Copy exactly the lines of the data below that run from the line holding "33: (571, 316, 1.93)" through the line holding "45: (612, 358, 1.92)", both ends included.

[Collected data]
= = = = = = =

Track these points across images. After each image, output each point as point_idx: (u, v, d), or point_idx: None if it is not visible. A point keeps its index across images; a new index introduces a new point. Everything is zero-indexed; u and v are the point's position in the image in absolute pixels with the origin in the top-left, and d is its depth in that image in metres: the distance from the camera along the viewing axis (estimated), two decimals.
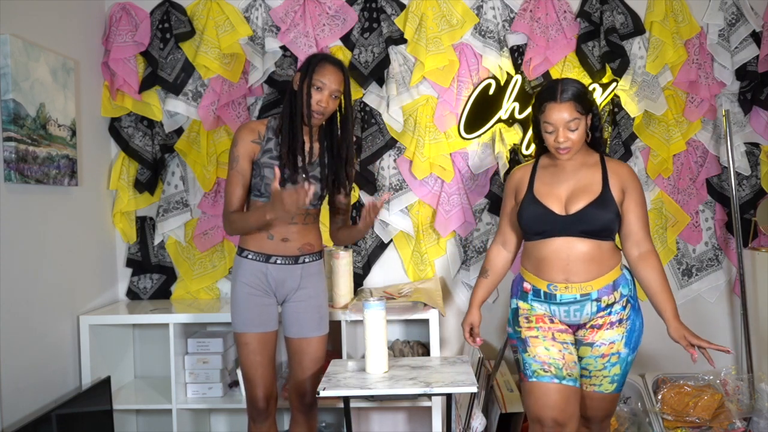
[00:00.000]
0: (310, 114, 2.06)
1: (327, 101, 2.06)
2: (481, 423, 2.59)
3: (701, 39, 2.93)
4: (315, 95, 2.05)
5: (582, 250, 1.89)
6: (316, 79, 2.04)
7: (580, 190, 1.92)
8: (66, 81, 2.55)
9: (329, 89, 2.05)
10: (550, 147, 1.95)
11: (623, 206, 1.93)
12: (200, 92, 2.95)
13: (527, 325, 1.97)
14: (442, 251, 2.99)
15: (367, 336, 1.99)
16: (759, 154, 2.95)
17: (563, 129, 1.88)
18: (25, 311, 2.32)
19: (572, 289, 1.90)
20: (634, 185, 1.94)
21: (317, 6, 2.93)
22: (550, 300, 1.93)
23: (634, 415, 2.71)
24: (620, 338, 1.92)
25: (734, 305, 2.99)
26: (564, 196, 1.93)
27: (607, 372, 1.94)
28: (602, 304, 1.91)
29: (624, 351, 1.93)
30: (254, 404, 2.15)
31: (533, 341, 1.93)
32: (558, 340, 1.92)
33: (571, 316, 1.93)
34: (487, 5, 2.92)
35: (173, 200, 2.98)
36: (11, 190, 2.26)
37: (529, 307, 1.98)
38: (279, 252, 2.11)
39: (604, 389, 1.97)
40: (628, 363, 1.96)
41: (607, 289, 1.91)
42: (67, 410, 2.28)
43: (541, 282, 1.94)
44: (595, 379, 1.96)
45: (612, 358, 1.92)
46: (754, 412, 2.67)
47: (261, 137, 2.11)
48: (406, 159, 2.95)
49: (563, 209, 1.91)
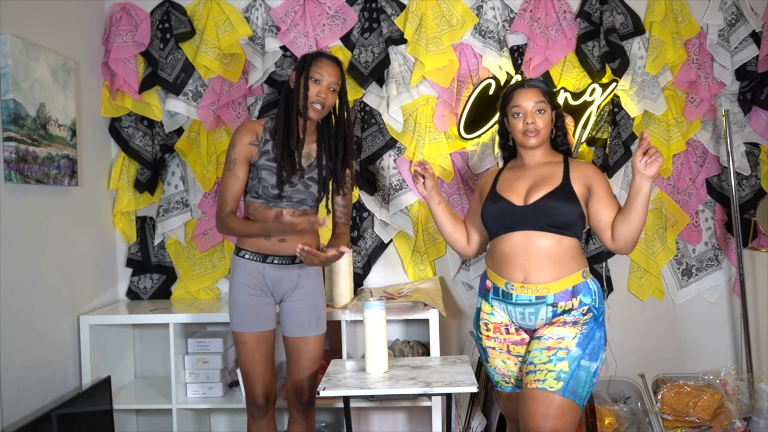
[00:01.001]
0: (308, 106, 2.05)
1: (326, 93, 2.07)
2: (481, 423, 2.59)
3: (701, 39, 2.93)
4: (313, 87, 2.05)
5: (541, 246, 1.87)
6: (314, 72, 2.05)
7: (540, 182, 1.95)
8: (66, 81, 2.55)
9: (327, 81, 2.06)
10: (518, 134, 1.99)
11: (592, 200, 1.91)
12: (200, 92, 2.95)
13: (486, 333, 2.00)
14: (442, 251, 2.99)
15: (367, 336, 1.99)
16: (759, 154, 2.95)
17: (531, 111, 1.97)
18: (25, 311, 2.32)
19: (528, 290, 1.88)
20: (600, 180, 1.94)
21: (317, 6, 2.93)
22: (507, 299, 1.93)
23: (634, 415, 2.71)
24: (572, 336, 1.81)
25: (734, 305, 2.99)
26: (524, 190, 1.96)
27: (552, 366, 1.78)
28: (558, 309, 1.86)
29: (575, 350, 1.79)
30: (253, 401, 2.16)
31: (491, 353, 2.01)
32: (513, 353, 1.97)
33: (527, 320, 1.91)
34: (487, 5, 2.92)
35: (173, 200, 2.98)
36: (11, 190, 2.26)
37: (489, 311, 1.99)
38: (276, 252, 2.12)
39: (548, 385, 1.75)
40: (582, 367, 1.78)
41: (564, 294, 1.86)
42: (67, 410, 2.28)
43: (500, 280, 1.94)
44: (539, 373, 1.79)
45: (559, 353, 1.79)
46: (754, 412, 2.67)
47: (259, 139, 2.10)
48: (406, 159, 2.95)
49: (522, 201, 1.94)
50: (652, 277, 2.95)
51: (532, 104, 1.97)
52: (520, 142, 2.02)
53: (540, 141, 1.99)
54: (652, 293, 2.98)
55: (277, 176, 2.08)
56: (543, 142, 2.00)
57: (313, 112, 2.07)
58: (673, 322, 3.00)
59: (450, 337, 3.01)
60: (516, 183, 2.00)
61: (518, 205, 1.93)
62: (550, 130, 2.02)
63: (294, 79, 2.09)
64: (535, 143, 1.98)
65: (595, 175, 1.95)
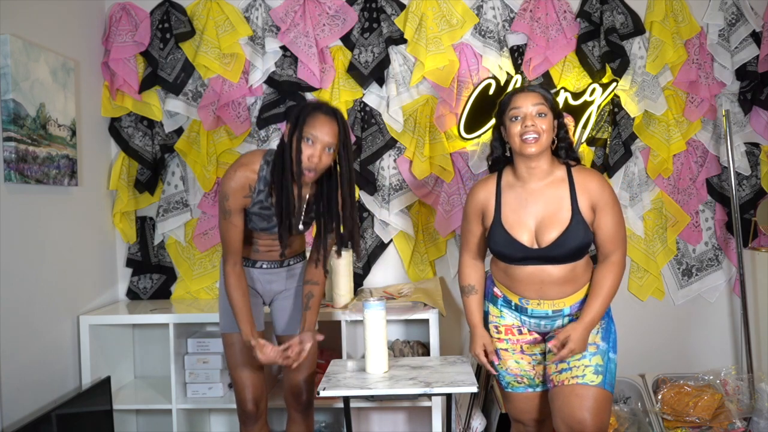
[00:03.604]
0: (300, 172, 1.85)
1: (320, 156, 1.85)
2: (481, 423, 2.59)
3: (701, 39, 2.93)
4: (306, 149, 1.84)
5: (556, 275, 1.84)
6: (307, 132, 1.84)
7: (549, 218, 1.82)
8: (66, 81, 2.55)
9: (322, 142, 1.84)
10: (516, 139, 1.81)
11: (594, 222, 1.84)
12: (200, 92, 2.95)
13: (497, 335, 1.98)
14: (442, 251, 2.99)
15: (367, 336, 1.99)
16: (759, 154, 2.95)
17: (531, 114, 1.80)
18: (25, 311, 2.31)
19: (544, 305, 1.88)
20: (605, 200, 1.82)
21: (317, 6, 2.92)
22: (521, 312, 1.92)
23: (634, 415, 2.71)
24: (595, 332, 1.85)
25: (734, 305, 2.99)
26: (533, 226, 1.84)
27: (587, 361, 1.81)
28: (574, 317, 1.88)
29: (602, 344, 1.84)
30: (243, 407, 2.13)
31: (504, 354, 1.97)
32: (527, 352, 1.95)
33: (542, 328, 1.93)
34: (487, 5, 2.92)
35: (173, 200, 2.98)
36: (11, 190, 2.26)
37: (499, 314, 1.97)
38: (265, 258, 2.11)
39: (588, 380, 1.79)
40: (611, 360, 1.84)
41: (579, 303, 1.89)
42: (67, 410, 2.27)
43: (513, 295, 1.92)
44: (576, 370, 1.81)
45: (590, 348, 1.83)
46: (754, 412, 2.67)
47: (252, 190, 1.95)
48: (406, 159, 2.95)
49: (534, 240, 1.83)
50: (653, 277, 2.95)
51: (531, 106, 1.80)
52: (518, 149, 1.82)
53: (540, 149, 1.80)
54: (652, 293, 2.97)
55: (279, 243, 1.99)
56: (543, 150, 1.82)
57: (304, 177, 1.87)
58: (673, 322, 3.00)
59: (450, 337, 3.01)
60: (522, 214, 1.85)
61: (531, 247, 1.83)
62: (551, 140, 1.83)
63: (288, 134, 1.88)
64: (535, 151, 1.79)
65: (599, 195, 1.83)
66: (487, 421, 2.64)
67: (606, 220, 1.83)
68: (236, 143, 2.97)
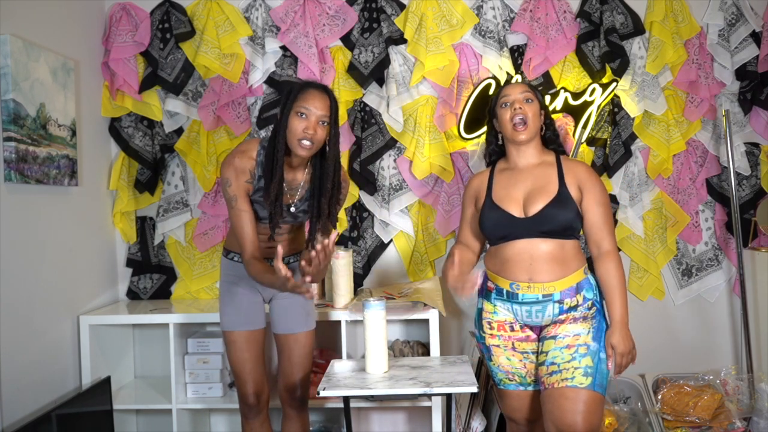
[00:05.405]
0: (295, 144, 1.90)
1: (314, 128, 1.90)
2: (481, 423, 2.59)
3: (701, 39, 2.93)
4: (301, 123, 1.89)
5: (545, 250, 1.89)
6: (300, 106, 1.89)
7: (537, 190, 1.93)
8: (66, 81, 2.55)
9: (315, 115, 1.90)
10: (507, 125, 1.96)
11: (582, 205, 1.93)
12: (200, 92, 2.95)
13: (489, 332, 2.00)
14: (442, 251, 2.99)
15: (367, 336, 1.99)
16: (759, 154, 2.95)
17: (519, 99, 1.96)
18: (25, 311, 2.32)
19: (534, 289, 1.90)
20: (591, 183, 1.93)
21: (317, 6, 2.93)
22: (512, 299, 1.93)
23: (634, 415, 2.71)
24: (586, 332, 1.87)
25: (734, 305, 2.99)
26: (521, 198, 1.94)
27: (577, 363, 1.83)
28: (564, 306, 1.90)
29: (593, 344, 1.86)
30: (245, 400, 2.17)
31: (496, 350, 2.00)
32: (518, 350, 1.97)
33: (533, 317, 1.93)
34: (487, 5, 2.92)
35: (173, 200, 2.98)
36: (11, 190, 2.26)
37: (492, 310, 1.99)
38: (264, 255, 2.11)
39: (578, 382, 1.80)
40: (602, 360, 1.85)
41: (570, 291, 1.90)
42: (67, 410, 2.27)
43: (503, 281, 1.94)
44: (565, 372, 1.83)
45: (580, 349, 1.85)
46: (754, 412, 2.67)
47: (252, 176, 1.99)
48: (406, 159, 2.95)
49: (522, 211, 1.92)
50: (652, 277, 2.95)
51: (519, 94, 1.97)
52: (509, 136, 1.97)
53: (529, 135, 1.94)
54: (652, 293, 2.97)
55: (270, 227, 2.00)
56: (532, 137, 1.96)
57: (301, 149, 1.91)
58: (673, 322, 3.00)
59: (450, 337, 3.01)
60: (512, 190, 1.97)
61: (518, 216, 1.92)
62: (539, 126, 1.99)
63: (281, 111, 1.94)
64: (525, 138, 1.94)
65: (586, 178, 1.94)
66: (487, 421, 2.64)
67: (592, 203, 1.92)
68: (236, 143, 2.97)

= = = = = = =

Response to this task
33: (571, 316, 1.93)
34: (487, 5, 2.92)
35: (173, 200, 2.98)
36: (11, 190, 2.26)
37: (529, 307, 1.98)
38: (279, 252, 2.11)
39: (604, 389, 1.97)
40: (628, 363, 1.96)
41: (607, 289, 1.91)
42: (67, 410, 2.28)
43: (541, 282, 1.94)
44: (595, 379, 1.96)
45: (612, 358, 1.92)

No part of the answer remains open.